Pieces of flair (buttons, pins, brooches, cuff links, etc.)
Plants (preferably succulents, since they need little water)
1. Lay out the ties you’d like to pair together along metal hanger, and vary their lengths to give your hanging garden a undone look. You can either knot the ties around the wire hanger, or simply fold them over hanger’s bottom bar.
2. Fold end of tie downward a few inches from its tip, and use scissors to pinch and cut slit. You only want to cut the outermost layer, so you have a pouch for your plant. Repeat with all ties.
3. Fold felt square in half and line it up with the pointed tip of the tie. Cut triangular piece to fit. Use your best judgment with sizing, as you want to make sure you have enough room to fill the pocket with both loose soil and the plant.
4. Once felt is cut, use needle and thread to sew bottom and sides of pocket together, allowing its top to remain open for filling. Repeat as needed so you have one pocket per tie.
5. Insert pointed bottom of felt pocket into corner of plastic bag. Cut bag to size around pocket.

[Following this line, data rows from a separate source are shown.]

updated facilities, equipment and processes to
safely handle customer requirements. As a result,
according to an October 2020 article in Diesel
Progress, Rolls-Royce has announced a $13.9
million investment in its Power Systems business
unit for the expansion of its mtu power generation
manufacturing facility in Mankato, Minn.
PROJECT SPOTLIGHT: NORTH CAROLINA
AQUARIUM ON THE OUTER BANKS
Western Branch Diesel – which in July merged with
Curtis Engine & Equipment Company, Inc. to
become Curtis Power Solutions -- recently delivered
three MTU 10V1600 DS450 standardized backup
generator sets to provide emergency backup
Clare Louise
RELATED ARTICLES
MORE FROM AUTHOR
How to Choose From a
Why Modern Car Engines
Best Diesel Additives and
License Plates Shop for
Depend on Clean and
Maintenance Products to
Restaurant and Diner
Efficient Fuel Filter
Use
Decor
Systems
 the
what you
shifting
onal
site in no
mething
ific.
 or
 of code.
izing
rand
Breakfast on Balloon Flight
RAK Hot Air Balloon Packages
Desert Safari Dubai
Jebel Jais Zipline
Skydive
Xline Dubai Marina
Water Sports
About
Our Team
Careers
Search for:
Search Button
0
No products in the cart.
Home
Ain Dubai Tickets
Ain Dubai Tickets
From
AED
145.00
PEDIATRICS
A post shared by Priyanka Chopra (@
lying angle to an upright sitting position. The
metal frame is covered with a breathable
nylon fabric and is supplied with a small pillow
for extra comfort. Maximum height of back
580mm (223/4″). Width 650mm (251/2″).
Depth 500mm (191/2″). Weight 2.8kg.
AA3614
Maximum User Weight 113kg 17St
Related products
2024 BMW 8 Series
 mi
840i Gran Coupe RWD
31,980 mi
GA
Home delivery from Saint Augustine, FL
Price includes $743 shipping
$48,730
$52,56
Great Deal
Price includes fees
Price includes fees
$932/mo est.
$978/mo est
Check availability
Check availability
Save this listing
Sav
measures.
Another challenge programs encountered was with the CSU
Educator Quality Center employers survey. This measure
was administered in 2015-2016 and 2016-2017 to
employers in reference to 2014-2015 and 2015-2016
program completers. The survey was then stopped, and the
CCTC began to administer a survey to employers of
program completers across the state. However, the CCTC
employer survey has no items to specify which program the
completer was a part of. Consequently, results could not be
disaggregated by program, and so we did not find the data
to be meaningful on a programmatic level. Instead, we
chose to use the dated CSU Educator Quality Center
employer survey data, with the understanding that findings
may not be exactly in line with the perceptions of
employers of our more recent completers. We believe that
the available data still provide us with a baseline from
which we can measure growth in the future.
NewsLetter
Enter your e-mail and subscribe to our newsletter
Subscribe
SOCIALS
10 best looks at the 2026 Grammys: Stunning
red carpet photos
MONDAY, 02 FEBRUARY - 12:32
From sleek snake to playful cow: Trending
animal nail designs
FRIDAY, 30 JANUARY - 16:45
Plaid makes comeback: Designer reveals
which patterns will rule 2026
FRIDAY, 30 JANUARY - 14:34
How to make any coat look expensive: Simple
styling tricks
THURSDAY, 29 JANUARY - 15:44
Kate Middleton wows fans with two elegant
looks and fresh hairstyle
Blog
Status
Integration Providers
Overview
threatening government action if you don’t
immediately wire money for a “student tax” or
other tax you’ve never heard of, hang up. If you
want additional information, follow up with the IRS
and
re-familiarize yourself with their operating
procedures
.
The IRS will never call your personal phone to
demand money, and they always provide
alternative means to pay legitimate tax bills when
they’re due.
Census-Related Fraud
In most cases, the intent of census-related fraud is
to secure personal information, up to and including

6. Secure the plastic and felt pocket in place with several stitches. Then, fill pocket with soil, and add the small plant, pushing it firmly into place within the pocket. Pack in additional soil if needed, but try not to reach the top rim of the pocket.
7. Slip planter pocket into end of tie, and secure plant upright by pinning or buttoning together tie’s fabric on either side of the slit. This will hold your plant in place.
Seven steps to succulent success! On Father’s Day, hang your vertical garden in a sunny spot to surprise the pops (acceptable hanging places include anywhere but his closet).
crafts, decor tips, diy, father's day
love love love it
So adorable. I would never have thought of this!
So brilliant! I will have to make some soon!
Haha my dad would be confused but it’s a cute decoration idea! I’ve been obsessed with odd containers for plants recently so I’m definitely going to do this.
Same! My dad would be like “Um… thanks Eliza!” but he’d be thinking ‘What is this… a plant in a tie… hmmmm’ hahaha, I love it though!
This is so cute!!
Cool! I bet wide 70’s ties would work well for this!
i love this!!! will definitely try it!
Creative, but kind of weird…
I like it but it would be cuter if you took a dried out stick and used it instead of the hanger. It would look more earthy. And you could still hang it on the wall.
That sounds so creative! I’m going to try it that way. (:
Or An old vintage wooden hanger ( extended from my other comment)
I love that idea, Mackenzie! It would give it a more rustic feel, for sure.
OOOOOHHHH! I like your ideas! <3
so clever! i love it! i’ll be trying this soon 🙂
oh how brilliant is this? lovely too, i love the use of the hanger to hang them all together. thank you for sharing, i now need more ties!